Комментарий
1216
4 марта 2010 20:26
Двойная потеря
литературный критикВиктор ТопоровВладислав Галкин (38 лет) и Юрий Степанов (42 года): второй погиб в автокатастрофе вечером того дня, когда хоронили первого. Оба – из первой «мужской» десятки отечественного кинематографа. Более того, два (оба! С другими как-то не густо) главных положительных образа, два (оба!) носителя национальной идеи – ртутно-реактивный Галкин и мечтательно-медитативный Степанов: медленно, как «гражданин начальник» Степанов, запрягать, но быстро, как «дальнобойщик» Галкин, ехать.
«В августе 1944-го» с Галкиным – так надо выигрывать войны: не числом, но уменьем. То есть вообще-то умом понимаешь, что на самом деле - числом или, в лучшем случае, и числом, и уменьем, - но при нынешнем дефиците уменья (не в последнюю очередь, в кинематографе) нужен такой Галкин, чтобы напомнить историю ХХ века в ее самых героических, но, вместе с тем, и наиболее оспариваемых, наиболее извращаемых сегодня аспектах: гражданская война, ликвидация всеобщей неграмотности, ударные стройки, Великая Отечественная, послевоенное восстановление, ядерный паритет, прорыв в космос, да и победоносные матчи с канадцами, черт возьми! Многое из этого Галкин не сыграл (просто не успел сыграть!), но наверняка должен был.

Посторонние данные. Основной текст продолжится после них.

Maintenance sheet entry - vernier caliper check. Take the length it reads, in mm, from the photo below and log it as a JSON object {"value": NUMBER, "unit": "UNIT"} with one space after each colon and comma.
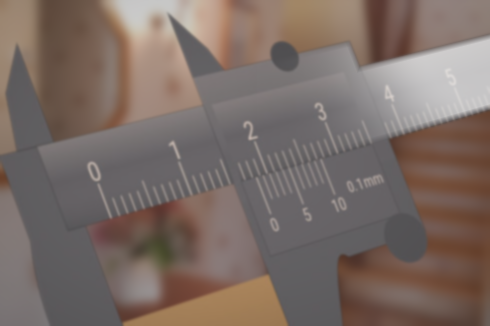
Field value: {"value": 18.5, "unit": "mm"}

У Юрия Степанова было поразительное лицо: так мог бы выглядеть Будда, родись он русским. В эпизодической (и едва ли не последней) роли из «Дикого поля» он сыграл распад СССР, распад империи и, главное, распад системы как величайшую трагедию наших дней. В «Гражданине начальнике» (особенно в первой части этого добротного, но несколько затянутого сериала) – сыграл практически праведника в Содоме, сыграл убедительно и достоверно, доказав тем самым, что и князя Мышкина, что и Алешу Карамазова он бы мог сыграть тоже, - вот только не пригласили, не додумались, да и Достоевского (современного Достоевского!) для него не нашлось.
Юрий Степанов был широко известен, Владислав Галкин – всенародно знаменит. Слава кружила голову. В эмигрантских мемуарах «Укрощении искусств» описывается такой эпизод: идет ночью по сталинской Москве народный артист из МХАТа и тяжелой тростью крушит одну за другой витрины магазинов на улице Горького, нынешней Тверской, - а по пятам за ним следует наряд милиции, чтобы народного артиста, не дай бог, никто не обидел… Условно осужденный за дебош, артист Галкин успел, увы, хлебнуть и чужого злорадства, замешенного, понятно, на зависти. А вот артист Степанов и жил, похоже, в том же образе, в котором играл.
Положительное обаяние, которым так щедро были наделены оба, – штука в кино (да и в жизни) редкостная, зато обаятельных мерзавцев полным-полно. Положительное обаяние – подчеркнуто маскулинное, удалое в случае Галкина и мягкое народно-интеллигентное в случае Степанова – было в полной мере присуще обоим, ушедшим один за другим, актерам, - и тяжесть двойной потери отечественный зритель ощутит весьма скоро; ощутит, едва закончатся мемориальные ретроспективы, которым сейчас еще только предстоит начаться.